Check whether $f$ is injective and/or surjective. If it is bijective, find its inverse function. Finally, find bases for its Kernel and its Range.

Attempted solution:

This matrix multiplication evaluates to:

$$\begin{pmatrix} 3r_1+2r_3 & 3r_2+2r_4 \\ -2r_1+r_3 & -2r_2+r_4 \\ 4r_3 & 4r_4 \end{pmatrix}$$

$f$ cannot be surjective since $m>n$. However, it can be injective if $n=\text{rank}$. Therefore, it is not bijective.

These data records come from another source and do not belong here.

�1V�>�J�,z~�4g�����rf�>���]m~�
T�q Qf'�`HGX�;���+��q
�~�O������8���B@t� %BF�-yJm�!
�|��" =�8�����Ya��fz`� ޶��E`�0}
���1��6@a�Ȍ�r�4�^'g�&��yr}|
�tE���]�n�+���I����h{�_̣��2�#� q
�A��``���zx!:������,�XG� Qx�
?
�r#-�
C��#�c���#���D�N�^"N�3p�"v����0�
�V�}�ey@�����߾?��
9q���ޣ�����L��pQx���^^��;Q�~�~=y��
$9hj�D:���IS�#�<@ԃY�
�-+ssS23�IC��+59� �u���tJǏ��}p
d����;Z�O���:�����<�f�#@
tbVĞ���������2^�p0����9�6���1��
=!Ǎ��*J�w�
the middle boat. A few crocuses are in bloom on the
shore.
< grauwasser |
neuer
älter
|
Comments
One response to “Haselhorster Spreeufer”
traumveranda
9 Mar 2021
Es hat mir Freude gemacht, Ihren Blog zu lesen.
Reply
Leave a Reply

Now I get stuck. I don't understand the technique to find the bases for its kernel or range nor can I calculate its rank. I know we can row reduce this but it isn't in the proper form so I'm unsure of how to proceed.

Answer 1

Let's calculate the kernel first. We are searching for all matrices $R=\begin{pmatrix} r_1 & r_2 \\ r_3 & r_4 \end{pmatrix}$ satisfying $$f(R)=\begin{pmatrix} 3r_1+2r_3 & 3r_2+2r_4 \\ -2r_1+r_3 & -2r_2+r_4 \\ 4r_3 & 4r_4 \end{pmatrix} =0. $$

So, from the last line of the above matrix we obtain $r_3=r_4=0$, and from the first line we obtain $r_1=r_2=0$. So the only matrix on the kernel is the zero matrix. Therefore, your map is injective.

Now, let's calculate the range. $$f(R) = \begin{pmatrix} 3r_1+2r_3 & 3r_2+2r_4 \\ -2r_1+r_3 & -2r_2+r_4 \\ 4r_3 & 4r_4 \end{pmatrix}. $$ This matrix can be written as: $$f(R) = r_1\begin{pmatrix} 3 & 0 \\ -2 & 0 \\ 0 & 0 \end{pmatrix} +r_2\begin{pmatrix} 0 & 3 \\ 0 & -2 \\ 0 & 0 \end{pmatrix} +r_3\begin{pmatrix} 2 & 0 \\ 1 & 0 \\ 4 & 0 \end{pmatrix} +r_4\begin{pmatrix} 0 & 2 \\ 0 & 1 \\ 0 & 4 \end{pmatrix}. $$

Therefore, the range of $f$ is generated by the matrices $$\begin{pmatrix} 3 & 0 \\ -2 & 0 \\ 0 & 0 \end{pmatrix} ,\quad \begin{pmatrix} 0 & 3 \\ 0 & -2 \\ 0 & 0 \end{pmatrix} ,\quad \begin{pmatrix} 2 & 0 \\ 1 & 0 \\ 4 & 0 \end{pmatrix} ,\quad \begin{pmatrix} 0 & 2 \\ 0 & 1 \\ 0 & 4 \end{pmatrix}. $$

Furthermore, from the injectivity of $f$ you actually obtain these matrices are linearly independent, and therefore they form a basis for the range.